Biden to ‘consider’ lifting vaccine mandate defense secretary wants to keep


Joe Biden, Lloyd Austin
President Joe Biden speaks during a Cabinet meeting in the East Room of the White House, Thursday, April 1, 2021, in Washington. Secretary of Defense Lloyd Austin listens at right. (AP Photo/Evan Vucci) Evan Vucci/AP

Biden to ‘consider’ lifting vaccine mandate defense secretary wants to keep

President Joe Biden is considering the idea of removing the COVID-19 vaccination mandate for U.S. service members, though he backs Defense Secretary Lloyd Austin’s continued support for the measure.

The Department of Defense’s mandate remains in effect despite criticism, mainly from conservatives, that the policy unnecessarily forces thousands of otherwise good service members out of the military, harming military readiness. GOP condemnation of the policy has reemerged as Congress debates the 2023 National Defense Authorization Act.

Video Embed

“Secretary Austin’s been very clear that he opposes repeal of the vaccine mandate, and the president actually concurs with the Secretary of Defense,” National Security Council spokesman John Kirby told reporters on Monday. “He continues to believe that all Americans, including those in the armed forces, should be vaccinated and boosted or COVID-19.”

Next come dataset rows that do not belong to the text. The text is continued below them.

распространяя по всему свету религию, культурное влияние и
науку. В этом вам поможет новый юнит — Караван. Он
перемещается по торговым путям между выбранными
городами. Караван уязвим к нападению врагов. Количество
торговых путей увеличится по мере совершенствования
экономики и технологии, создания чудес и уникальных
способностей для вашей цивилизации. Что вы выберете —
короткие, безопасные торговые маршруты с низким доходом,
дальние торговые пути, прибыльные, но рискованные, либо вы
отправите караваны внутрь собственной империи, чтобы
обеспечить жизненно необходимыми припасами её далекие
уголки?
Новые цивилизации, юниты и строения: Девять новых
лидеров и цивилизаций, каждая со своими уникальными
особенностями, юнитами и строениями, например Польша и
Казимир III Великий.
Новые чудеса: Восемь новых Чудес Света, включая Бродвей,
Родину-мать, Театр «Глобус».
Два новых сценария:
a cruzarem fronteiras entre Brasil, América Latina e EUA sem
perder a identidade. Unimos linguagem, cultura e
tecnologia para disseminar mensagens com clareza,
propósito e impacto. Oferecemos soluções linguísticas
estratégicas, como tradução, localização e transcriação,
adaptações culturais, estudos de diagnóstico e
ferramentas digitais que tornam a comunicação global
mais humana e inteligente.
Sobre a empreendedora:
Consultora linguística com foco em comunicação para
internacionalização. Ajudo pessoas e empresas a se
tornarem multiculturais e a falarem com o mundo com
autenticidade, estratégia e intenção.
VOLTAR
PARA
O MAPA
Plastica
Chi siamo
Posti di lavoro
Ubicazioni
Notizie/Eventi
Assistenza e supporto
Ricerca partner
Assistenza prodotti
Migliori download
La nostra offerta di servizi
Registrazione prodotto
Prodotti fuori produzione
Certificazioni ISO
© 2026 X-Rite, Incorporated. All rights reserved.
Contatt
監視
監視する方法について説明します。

House Minority Leader Kevin McCarthy (R-CA) said over the weekend that the NDAA will include the reversal of the vaccine mandate — “otherwise, the bill will not move.” McCarthy is in line to be speaker in the next Congress.


“I’ve been very clear with the president. The president … worked with me on this. This is the first sign of having divided government. You got some compromise here. And we’ve got something that Republicans have been working very hard, and a number of Democrats, too, trying to find success,” he said on Fox News Sunday morning.

In light of McCarthy’s remarks, a White House official said the president informed the California lawmaker that “he would consider it.”

“Leader McCarthy raised this with the president, and the president told him he would consider it,” White House spokeswoman Olivia Dalton said. “The secretary of defense has recommended retaining the mandate, and the president supports his position. Discussions about the NDAA are ongoing.”

According to Defense Department data, 3,717 Marines, 1,816 soldiers, and 2,064 sailors have been discharged for refusing to get vaccinated.


Austin reiterated his support for the mandate as recently as this weekend.

“We lost a million people to this virus,” Austin said on Saturday. “A million people died in the United States of America. We lost hundreds in DOD. So this mandate has kept people healthy. … I support continuation of vaccinating the troops.”